* _Extracted information_

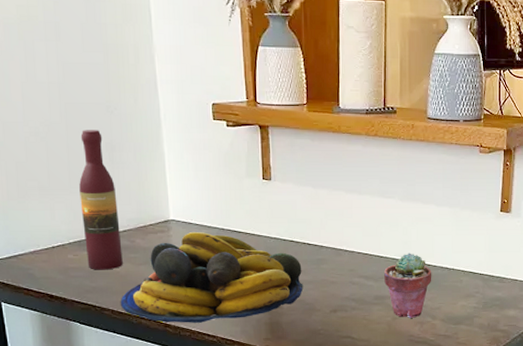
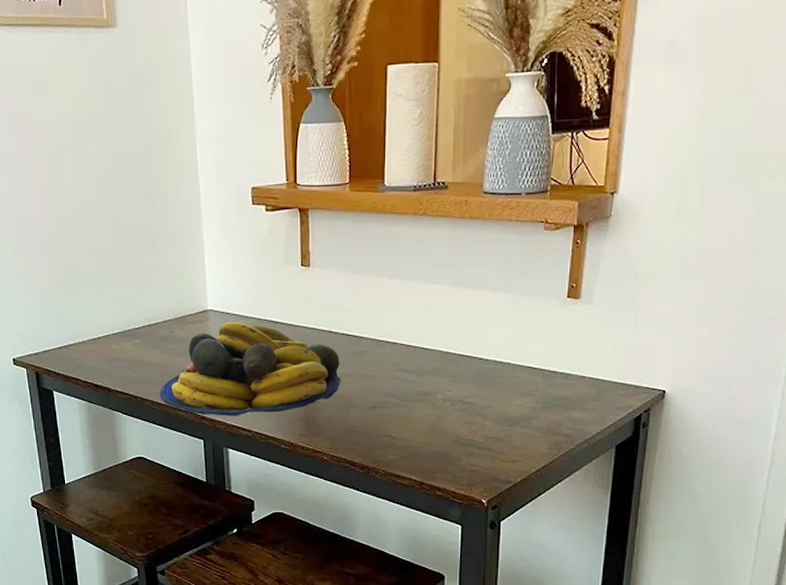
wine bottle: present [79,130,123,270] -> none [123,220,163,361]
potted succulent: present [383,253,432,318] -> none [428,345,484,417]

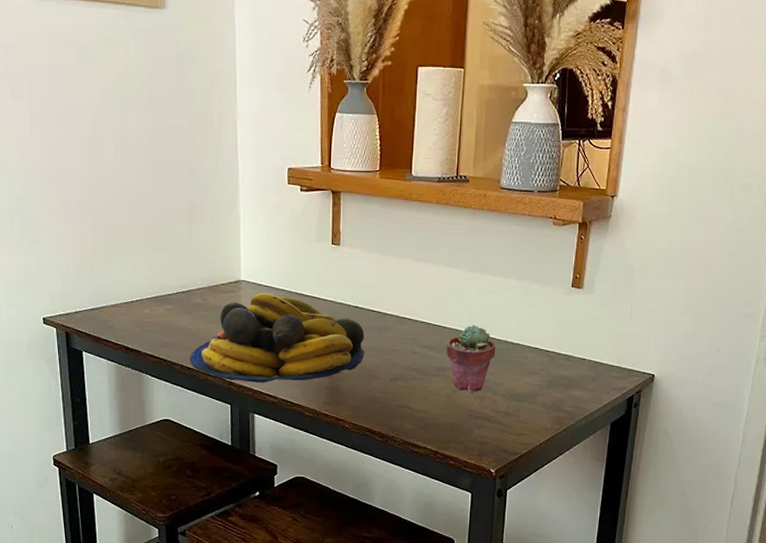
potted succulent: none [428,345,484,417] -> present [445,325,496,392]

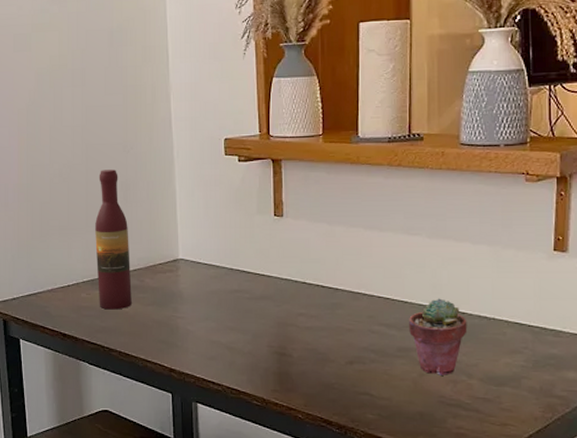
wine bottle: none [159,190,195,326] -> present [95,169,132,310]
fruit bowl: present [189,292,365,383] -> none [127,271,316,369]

* _Exercise instructions_
In how many lines of the entries does "bottle" appear? Reply with only the number.

* _Answer box_
2